Through the latest handwritten assembly patch, the “rangedetect8_avx512” function within the application saw a performance increase of 100.73%. Even for users whose processors do not support AVX512, utilizing the “rangedetect8_avx2” code path still resulted in a substantial 65.63% performance improvement.
The developers further acknowledged in subsequent posts: “This is a single function that is now 100 times faster, not the entire FFmpeg.” They elaborated that this feature, capable of such a dramatic speed enhancement, was a “relatively niche filter.”
Precisely because of its niche status, this particular filter had not been prioritized by developers until now. The rewritten filter code adopts the principles of SIMD (Single Instruction, Multiple Data) processing, leading to significantly improved parallel processing capabilities.

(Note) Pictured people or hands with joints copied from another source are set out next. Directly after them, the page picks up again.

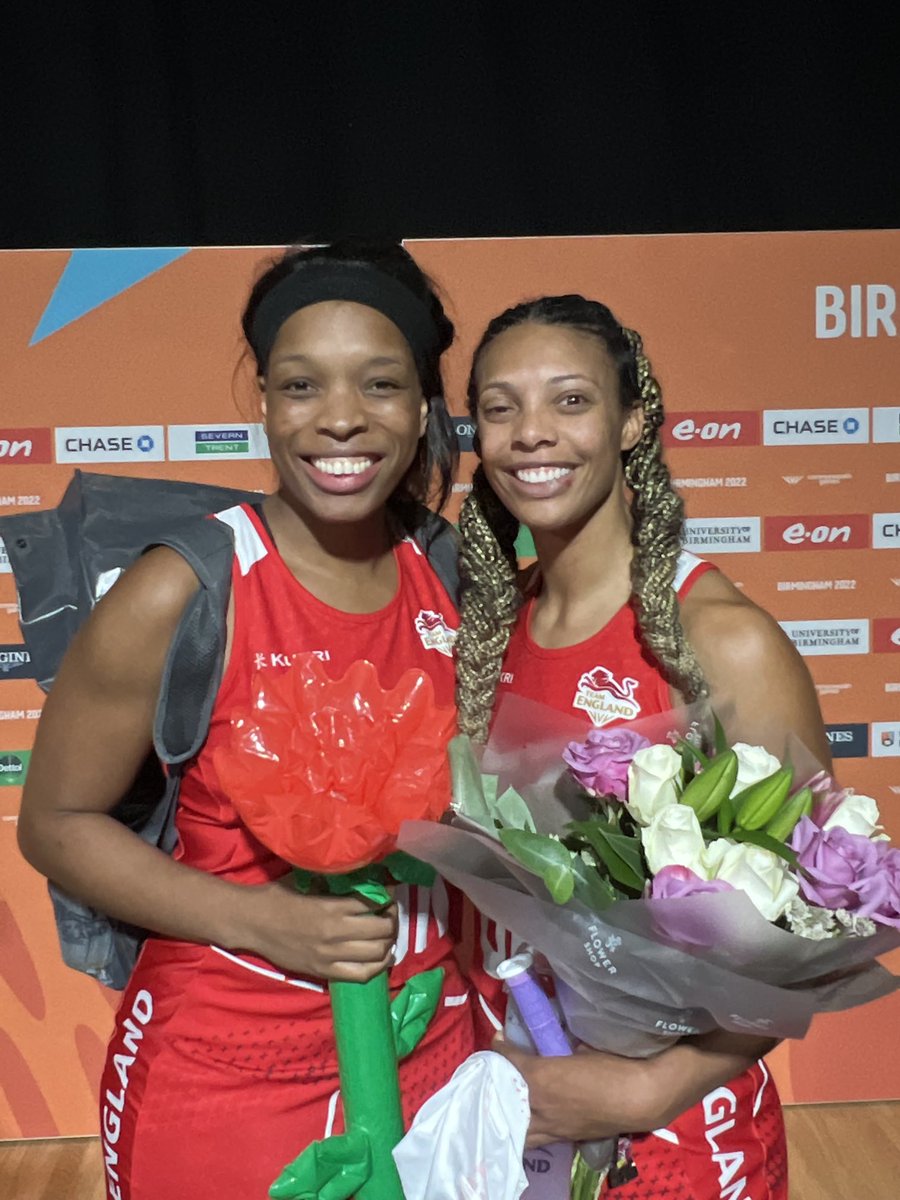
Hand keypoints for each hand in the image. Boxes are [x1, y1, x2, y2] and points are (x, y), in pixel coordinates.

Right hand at [230, 875, 397, 981]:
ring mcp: (330, 956)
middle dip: (391, 919)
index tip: (388, 891)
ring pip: (377, 953)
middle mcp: (334, 933)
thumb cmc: (277, 896)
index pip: (373, 903)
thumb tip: (361, 874)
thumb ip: (333, 880)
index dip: (387, 896)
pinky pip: (362, 975)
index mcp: (331, 907)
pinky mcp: (324, 972)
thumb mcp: (306, 880)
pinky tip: (382, 956)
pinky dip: (378, 966)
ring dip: (388, 941)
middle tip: (389, 912)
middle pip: (381, 929)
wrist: (251, 923)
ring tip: (386, 932)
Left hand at [492, 1036, 657, 1145]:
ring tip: (507, 1102)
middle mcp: (539, 1106)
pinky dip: (529, 1129)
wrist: (639, 1098)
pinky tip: (532, 1120)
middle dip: (495, 1086)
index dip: (500, 1048)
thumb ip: (562, 1049)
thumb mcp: (583, 1049)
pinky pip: (538, 1138)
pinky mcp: (566, 1139)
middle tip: (496, 1073)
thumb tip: (558, 1044)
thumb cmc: (613, 1067)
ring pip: (517, 1129)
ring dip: (509, 1115)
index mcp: (541, 1077)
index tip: (499, 1039)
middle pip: (503, 1100)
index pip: (509, 1061)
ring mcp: (551, 1127)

It’s evident that compilers still struggle to compete with handwritten assembly, or as FFmpeg puts it: “The compiler’s register allocator is terrible.” This highlights a persistent challenge in software development where automated optimization, while convenient, may not always reach the peak performance achievable through manual, low-level tuning.
FFmpeg stands out as one of the few projects that continues to embrace handwritten assembly code for optimization. The team even runs a “school” dedicated to teaching the intricacies of this low-level programming technique. This commitment to manual optimization underscores the project’s dedication to maximizing performance, especially in areas where compiler optimizations might fall short.
FFmpeg is a comprehensive suite of video and audio solutions, offering a wide array of functionalities including decoding, encoding, and post-processing. It provides robust support for the vast and often eclectic range of video and audio codecs found in the digital world.